Text>
■ ■ ■ ■

Text Task (Word Problems) "Bananas are 10% more expensive than oranges, and apples are 20% cheaper than bananas."

[politexnik]

Bananas are 10% more expensive than oranges, and apples are 20% cheaper than bananas.

1. By what percentage is a banana more expensive than an apple? (Answer: 25%)

2. What percentage is the amount paid for 3 kg of bananas more than the amount paid for 2 kg of oranges? (Answer: 65%)

3. How many kg of bananas can be bought for the amount paid for 20 kg of apples and 22 kg of oranges? (Answer: 36kg)

4. By what percent is an apple cheaper than an orange? (Answer: 12%)

I need all 4 solutions.

 

[stapel]

Bananas are 10% more expensive than oranges, and apples are 20% cheaper than bananas.

1. By what percentage is a banana more expensive than an apple? (Answer: 25%)

2. What percentage is the amount paid for 3 kg of bananas more than the amount paid for 2 kg of oranges? (Answer: 65%)

3. How many kg of bananas can be bought for the amount paid for 20 kg of apples and 22 kg of oranges? (Answer: 36kg)

4. By what percent is an apple cheaper than an orange? (Answer: 12%)

I need all 4 solutions.

You've been given the four answers. Are you saying that you're having difficulty in arriving at those answers?

If so, then please reply with a clear listing of your thoughts and efforts so far, so that we can begin to work with you.

Thank you!

 

[Dr.Peterson]

Bananas are 10% more expensive than oranges, and apples are 20% cheaper than bananas.

1. By what percentage is a banana more expensive than an apple? (Answer: 25%)

2. What percentage is the amount paid for 3 kg of bananas more than the amount paid for 2 kg of oranges? (Answer: 65%)

■ ■ ■ ■

Written instruction 1>
In the listing, rewrite the lines between the one holding "listed rows at x y = 1324 38; 1312" and the one holding "Isophote crosses this", inclusive, with "catalogue" replaced by "catalog" and nothing else changed.
The listing below comes from a different source than the forum thread above.

Input records>

■ ■ ■ ■

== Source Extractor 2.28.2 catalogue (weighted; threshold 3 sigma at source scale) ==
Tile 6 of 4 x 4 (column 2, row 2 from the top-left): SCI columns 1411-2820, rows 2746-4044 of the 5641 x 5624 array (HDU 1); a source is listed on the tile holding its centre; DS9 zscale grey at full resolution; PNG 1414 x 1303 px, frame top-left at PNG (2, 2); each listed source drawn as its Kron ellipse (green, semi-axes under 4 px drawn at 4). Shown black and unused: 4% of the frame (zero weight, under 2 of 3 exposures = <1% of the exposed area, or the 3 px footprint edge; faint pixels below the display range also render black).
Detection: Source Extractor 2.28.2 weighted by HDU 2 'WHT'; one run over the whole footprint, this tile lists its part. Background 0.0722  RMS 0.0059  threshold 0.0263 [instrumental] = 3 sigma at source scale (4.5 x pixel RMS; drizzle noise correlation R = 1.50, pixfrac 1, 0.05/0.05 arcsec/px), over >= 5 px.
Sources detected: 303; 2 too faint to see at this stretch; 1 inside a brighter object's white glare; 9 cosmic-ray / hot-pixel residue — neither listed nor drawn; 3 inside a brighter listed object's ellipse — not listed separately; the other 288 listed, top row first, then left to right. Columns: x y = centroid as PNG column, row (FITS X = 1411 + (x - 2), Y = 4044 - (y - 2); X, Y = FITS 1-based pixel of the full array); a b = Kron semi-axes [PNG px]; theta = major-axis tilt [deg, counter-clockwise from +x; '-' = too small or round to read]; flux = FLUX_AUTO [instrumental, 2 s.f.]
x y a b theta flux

■ ■ ■ ■

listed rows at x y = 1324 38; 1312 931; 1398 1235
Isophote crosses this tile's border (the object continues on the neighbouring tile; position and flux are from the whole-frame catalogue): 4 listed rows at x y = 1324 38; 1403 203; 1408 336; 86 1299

■ ■ ■ ■

Written instruction 2>
Decide whether each statement agrees with the forum thread. Answer yes or no for each, and quote the deciding words.
(a) The stated answer to the question about how many kg of bananas can be bought is 36 kg.
(b) The reply from stapel works through the four solutions.
(c) Apples are said to be 20% cheaper than oranges.

Expected output 1>
listed rows at x y = 1324 38; 1312 931; 1398 1235
Isophote crosses this tile's border (the object continues on the neighbouring tile; position and flux are from the whole-frame catalog): 4 listed rows at x y = 1324 38; 1403 203; 1408 336; 86 1299

Expected output 2>
(a) Yes: "(Answer: 36kg)"
(b) No: "Are you saying that you're having difficulty in arriving at those answers?"
(c) No: "apples are 20% cheaper than bananas"